What needs to be done: Can you return, word for word, the stretch from "I've noticed an" through "time I do this." in the forum post about PDF files growing after repeated OCR?

I've noticed an interesting and very strange behavior:
When I read a PDF file previously saved by GdPicturePdf with GdPicturePdf again, remove all hidden text, perform a new OCR recognition and save it again the file gets bigger and bigger every time I do this.
Here is a short sample code that reproduces this problem:
Code: Select all
for (var i = 0; i <= 10; i++)
{
var gdPicturePdf = new GdPicturePDF();
gdPicturePdf.LoadFromFile($"sample{i}.pdf");
gdPicturePdf.RemoveHiddenText();
gdPicturePdf.OcrPages("*", 0, "eng+deu", @"C:\GdPicture.NET 14\Redist\OCR", string.Empty, 300, OCRMode.FavorAccuracy, int.MaxValue, true);
gdPicturePdf.SaveToFile($"sample{i + 1}.pdf", true, false);
}
As you will see when running the sample project the "sample1.pdf" (after first saving it with GdPicturePdf) is 231 KB and after the 10th iteration the file "sample11.pdf" increased to 289 KB!
What's the reason for this?
As the hidden text is always cleared before the next OCR round, I would expect the file size to stay the same.
Why does it increase more and more every time?
Thanks
Riso

Supplied material:
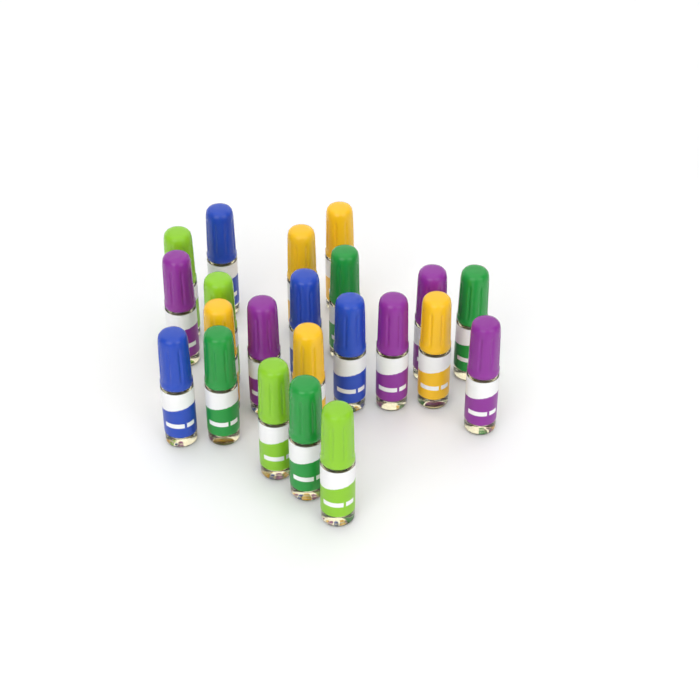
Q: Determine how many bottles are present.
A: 22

Written solution:
I've noticed an interesting and very strange behavior:
When I read a PDF file previously saved by GdPicturePdf with GdPicturePdf again, remove all hidden text, perform a new OCR recognition and save it again the file gets bigger and bigger every time I do this.